Es verdad que existen numerosos gastos (incluidos los sistemas estatales de pensiones y la medicina pública) que en opinión de los defensores de achicar el Estado habría que reducir. Pero aquí también, una sociedad donde la mayoría de las personas tiene que soportar la inseguridad y el miedo de no contar con atención médica fiable o ingresos en la vejez es una sociedad menos libre. Incluso si pagar un poco más de impuestos para financiar un programa de ayudas familiares hiciera alguna mella en el bienestar de los multimillonarios, basta pensar en la diferencia que supone esa ayuda para la vida de un niño que no tiene suficiente para comer o cuyos padres no pueden pagar una consulta médica. O en cómo cambiará el futuro de un país si se reduce la cantidad de sus niños que crecen malnutridos o enfermos.
Todo esto debería ser tema central en muchas de las elecciones de este año. En Estados Unidos, la elección presidencial que se avecina presenta una disyuntiva tajante, no sólo entre el caos y un gobierno ordenado, sino también entre diferentes políticas y filosofías económicas. El presidente en ejercicio, Joe Biden, está decidido a usar el poder del Estado para mejorar el bienestar de toda la ciudadanía, y en particular el del 99% menos rico; mientras que Donald Trump está más interesado en mejorar el bienestar del 1% más rico. Trump, que hace sus declaraciones desde un lujoso centro de golf (cuando no está declarando ante los jueces) se ha convertido en el adalid de los capitalistas prebendarios de todo el mundo.

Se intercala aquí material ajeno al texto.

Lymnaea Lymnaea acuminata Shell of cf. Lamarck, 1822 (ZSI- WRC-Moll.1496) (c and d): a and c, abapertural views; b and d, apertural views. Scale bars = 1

Trump y Biden tienen ideas muy diferentes sobre la clase de sociedad que tenemos que crear. En un caso, se impondrán la deshonestidad, la explotación socialmente destructiva y el rentismo, la confianza de la ciudadanía se seguirá derrumbando y triunfarán el materialismo y la codicia; en el otro, funcionarios electos y empleados públicos trabajarán de buena fe por una sociedad más creativa, sana, con base en el conocimiento, la confianza y la honestidad.
Por supuesto, la política nunca es tan impoluta como sugiere esta descripción. Pero es innegable que los dos candidatos tienen ideas radicalmente diferentes sobre la libertad y sobre los ingredientes de una buena sociedad. El sistema económico en el que vivimos refleja y moldea aquello que somos y aquello en que podemos convertirnos. Si como país apoyamos a un estafador egoísta y misógino (o no damos importancia a esos atributos, considerándolos defectos menores), nuestros jóvenes absorberán el mensaje, y terminaremos con más bribones y oportunistas al mando. Nos convertiremos en una sociedad sin confianza, y por consiguiente, sin una economía en buen funcionamiento.
Encuestas recientes muestran que apenas tres años después de que Trump dejó la Casa Blanca, la gente ya se olvidó del caos, de la incompetencia y de los ataques a las instituciones durante su gobierno. Pero basta ver las posiciones concretas de los candidatos respecto de diversos temas para comprender que si queremos vivir en una sociedad que valore a todos sus ciudadanos y se esfuerce por hacer posible que tengan vidas plenas y satisfactorias, la elección es clara.